*Exercise details*:
Only the lines below starting at the one that contains "News Categories" and ending at the one that contains "Twitter to bash Israel. Both treated" are to be reproduced, exactly and with both ends kept.

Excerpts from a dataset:
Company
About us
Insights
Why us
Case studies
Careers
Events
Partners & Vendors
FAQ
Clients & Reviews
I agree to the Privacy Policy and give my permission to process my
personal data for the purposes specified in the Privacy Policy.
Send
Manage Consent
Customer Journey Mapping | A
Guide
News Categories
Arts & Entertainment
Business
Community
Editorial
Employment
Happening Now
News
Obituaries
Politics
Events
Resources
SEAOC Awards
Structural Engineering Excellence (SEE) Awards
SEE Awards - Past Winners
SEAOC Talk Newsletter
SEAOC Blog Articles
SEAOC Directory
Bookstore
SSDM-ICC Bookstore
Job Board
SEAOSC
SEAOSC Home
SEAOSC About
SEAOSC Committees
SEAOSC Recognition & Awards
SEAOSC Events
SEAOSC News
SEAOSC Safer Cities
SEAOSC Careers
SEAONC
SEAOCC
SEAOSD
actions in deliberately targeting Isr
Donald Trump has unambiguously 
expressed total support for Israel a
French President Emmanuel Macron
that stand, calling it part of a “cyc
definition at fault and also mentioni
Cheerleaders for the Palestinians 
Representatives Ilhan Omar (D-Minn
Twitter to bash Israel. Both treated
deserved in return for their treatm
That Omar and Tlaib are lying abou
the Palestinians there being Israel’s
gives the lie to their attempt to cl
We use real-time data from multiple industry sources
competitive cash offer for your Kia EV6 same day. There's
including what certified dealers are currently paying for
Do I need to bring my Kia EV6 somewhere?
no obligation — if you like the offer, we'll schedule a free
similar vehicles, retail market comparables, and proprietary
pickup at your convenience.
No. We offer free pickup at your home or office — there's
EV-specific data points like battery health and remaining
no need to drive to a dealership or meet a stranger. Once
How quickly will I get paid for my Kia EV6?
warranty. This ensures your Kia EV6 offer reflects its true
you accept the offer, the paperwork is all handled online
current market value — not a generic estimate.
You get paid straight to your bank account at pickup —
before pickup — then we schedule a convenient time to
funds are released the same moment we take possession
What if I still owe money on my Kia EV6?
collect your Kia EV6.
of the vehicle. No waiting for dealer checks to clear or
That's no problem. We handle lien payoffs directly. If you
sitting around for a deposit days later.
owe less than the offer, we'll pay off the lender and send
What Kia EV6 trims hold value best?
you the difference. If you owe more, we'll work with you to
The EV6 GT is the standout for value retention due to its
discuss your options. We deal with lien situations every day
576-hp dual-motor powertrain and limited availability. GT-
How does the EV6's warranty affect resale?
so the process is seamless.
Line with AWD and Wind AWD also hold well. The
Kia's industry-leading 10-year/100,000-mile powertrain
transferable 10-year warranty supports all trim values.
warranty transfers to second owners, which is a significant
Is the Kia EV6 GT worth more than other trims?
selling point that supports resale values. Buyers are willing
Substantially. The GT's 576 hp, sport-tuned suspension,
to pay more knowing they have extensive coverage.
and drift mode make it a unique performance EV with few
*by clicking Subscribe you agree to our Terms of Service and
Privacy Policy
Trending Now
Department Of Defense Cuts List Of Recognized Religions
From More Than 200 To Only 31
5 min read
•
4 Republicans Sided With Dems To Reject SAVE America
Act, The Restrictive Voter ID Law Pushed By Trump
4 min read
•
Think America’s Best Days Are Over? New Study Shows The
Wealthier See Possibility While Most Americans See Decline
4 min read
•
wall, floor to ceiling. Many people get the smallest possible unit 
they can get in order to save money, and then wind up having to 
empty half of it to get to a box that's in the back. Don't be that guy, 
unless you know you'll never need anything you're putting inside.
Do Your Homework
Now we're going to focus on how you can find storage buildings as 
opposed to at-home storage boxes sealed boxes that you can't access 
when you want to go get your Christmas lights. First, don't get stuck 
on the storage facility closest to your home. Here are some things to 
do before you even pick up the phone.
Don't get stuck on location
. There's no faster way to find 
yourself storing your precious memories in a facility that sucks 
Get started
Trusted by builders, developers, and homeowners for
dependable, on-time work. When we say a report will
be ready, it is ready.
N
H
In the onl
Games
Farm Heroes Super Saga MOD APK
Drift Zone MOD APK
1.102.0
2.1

*Solution below*:
News Categories
Arts & Entertainment
Business
Community
Editorial
Employment
Happening Now
News
Obituaries
Politics
Events
Resources
SEAOC Awards
Structural Engineering Excellence (SEE) Awards
SEE Awards - Past Winners
SEAOC Talk Newsletter
SEAOC Blog Articles
SEAOC Directory
Bookstore
SSDM-ICC Bookstore
Job Board
SEAOSC
SEAOSC Home
SEAOSC About
SEAOSC Committees
SEAOSC Recognition & Awards
SEAOSC Events
SEAOSC News
SEAOSC Safer Cities
SEAOSC Careers
SEAONC
SEAOCC
SEAOSD
actions in deliberately targeting Isr
Donald Trump has unambiguously 
expressed total support for Israel a
French President Emmanuel Macron
that stand, calling it part of a “cyc
definition at fault and also mentioni
Cheerleaders for the Palestinians 
Representatives Ilhan Omar (D-Minn
Twitter to bash Israel. Both treated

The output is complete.